### Exercise
Scan the records for the string "材料科学与工程学院" and copy every line that holds it.

Recorded data:

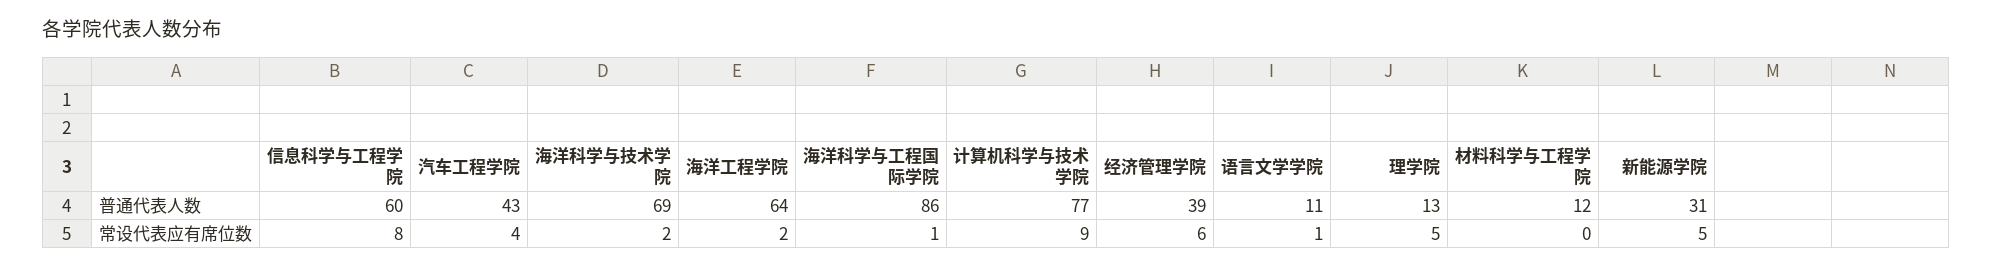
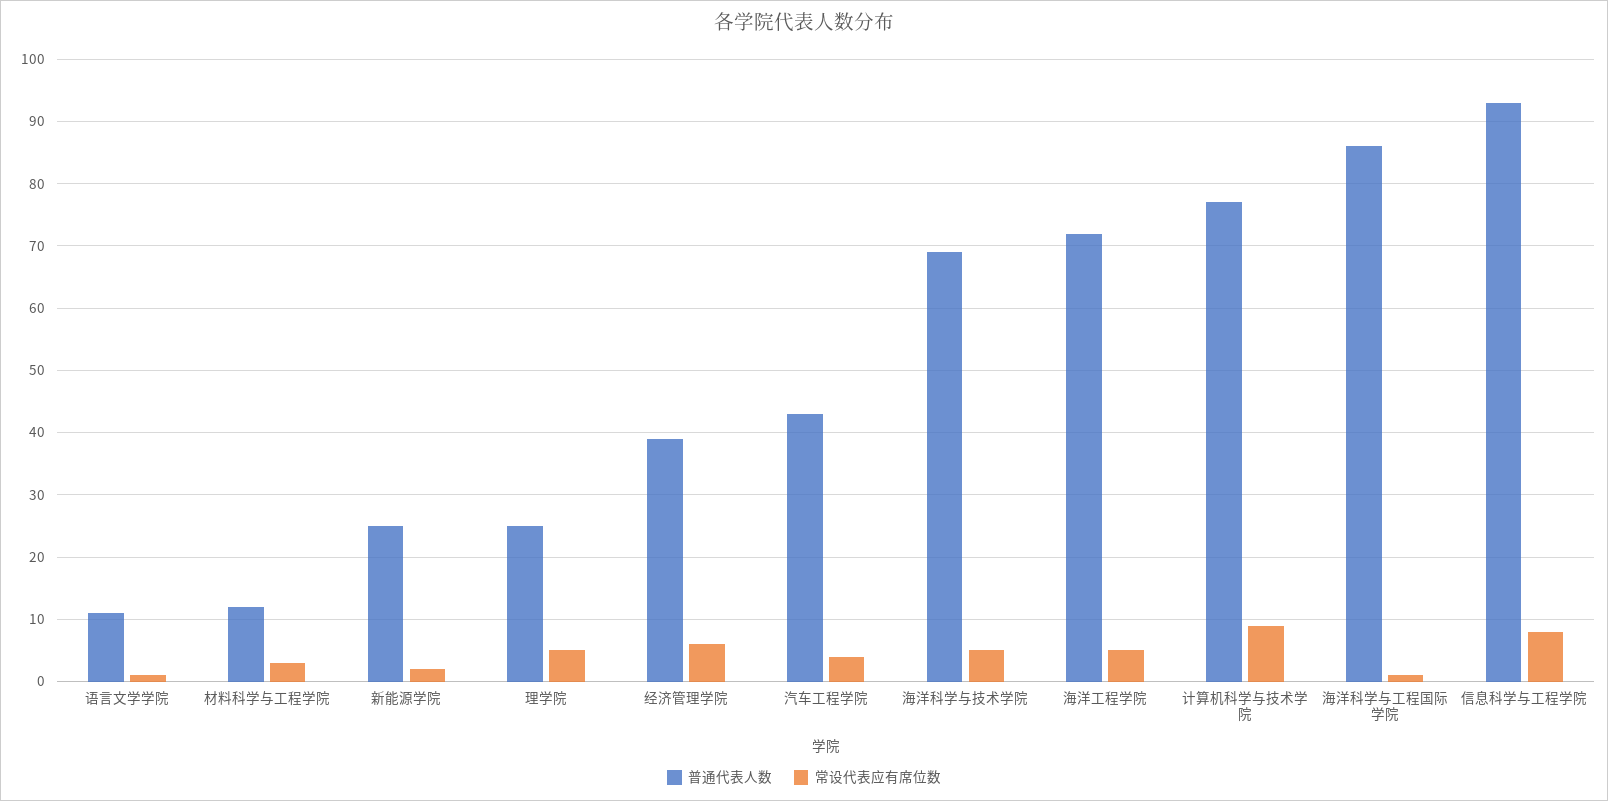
  {
    "普通代表人数": {
-     "信息科学与工程学院": 60,
+     "信息科学与工程学院": 93,
      "汽车工程学院": 43,
      "海洋科学与技术学院": 69,
-     "海洋工程学院": 64,
+     "海洋工程学院": 72,
      "海洋科学与工程国际学院": 86,
      "计算机科学与技术学院": 77,
      "经济管理学院": 39,
      "语言文学学院": 11,
-     "理学院": 13,
+     "理学院": 25,
      "材料科学与工程学院": 12,
-     "新能源学院": 31
+     "新能源学院": 25
    },
    "常设代表应有席位数": {
      "信息科学与工程学院": 8,
      "汽车工程学院": 4,
-     "海洋科学与技术学院": 2,
+     "海洋科学与技术学院": 5,
-     "海洋工程学院": 2,
+     "海洋工程学院": 5,
      "海洋科学与工程国际学院": 1,
      "计算机科学与技术学院": 9,
      "经济管理学院": 6,
      "语言文学学院": 1,
      "理学院": 5,
-     "材料科学与工程学院": 0,
+     "材料科学与工程学院": 3,
-     "新能源学院": 5
+     "新能源学院": 2
    }
  }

### Solution to this problem
      "材料科学与工程学院": 12,
-     "材料科学与工程学院": 0,
+     "材料科学与工程学院": 3,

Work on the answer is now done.